(Stored entries)
• • • • •

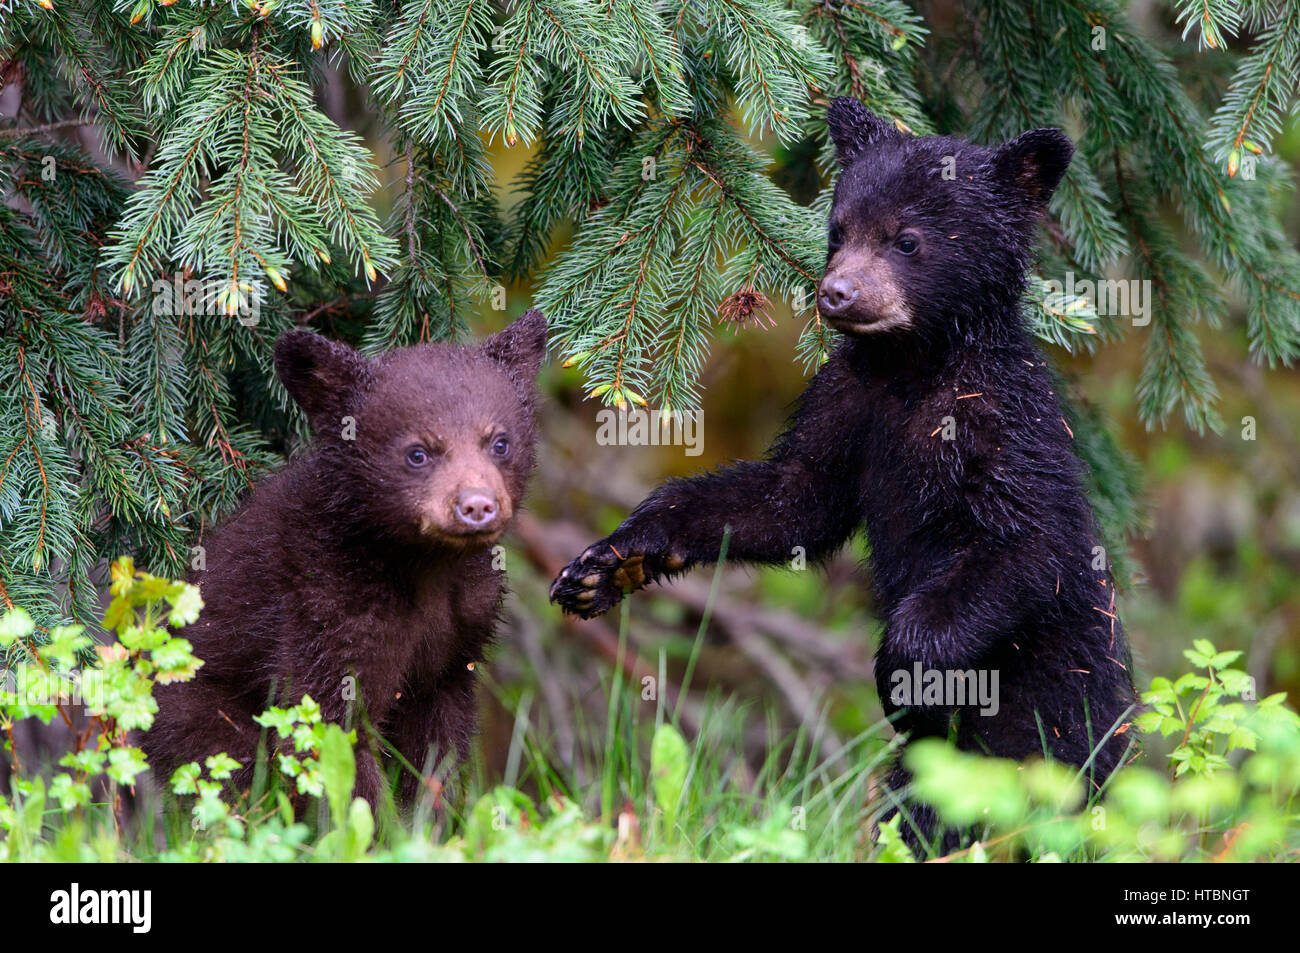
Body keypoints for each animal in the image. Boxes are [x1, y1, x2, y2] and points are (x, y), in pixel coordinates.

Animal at [144, 309, 548, 809]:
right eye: (418, 453)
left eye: (499, 442)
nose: (476, 505)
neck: (422, 567)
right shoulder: (325, 611)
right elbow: (328, 731)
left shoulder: (457, 645)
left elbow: (439, 750)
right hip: (195, 716)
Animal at [548, 99, 1138, 850]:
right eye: (838, 232)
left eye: (906, 240)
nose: (837, 292)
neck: (912, 371)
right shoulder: (846, 399)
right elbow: (795, 497)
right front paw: (611, 558)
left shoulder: (1006, 426)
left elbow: (1028, 545)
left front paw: (903, 676)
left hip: (1052, 724)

• • • • •

Look through the entries and return each line that has the word "elbow" in it.

right elbow: (328, 731)
left elbow: (439, 750)
right elbow: (795, 497)
left elbow: (1028, 545)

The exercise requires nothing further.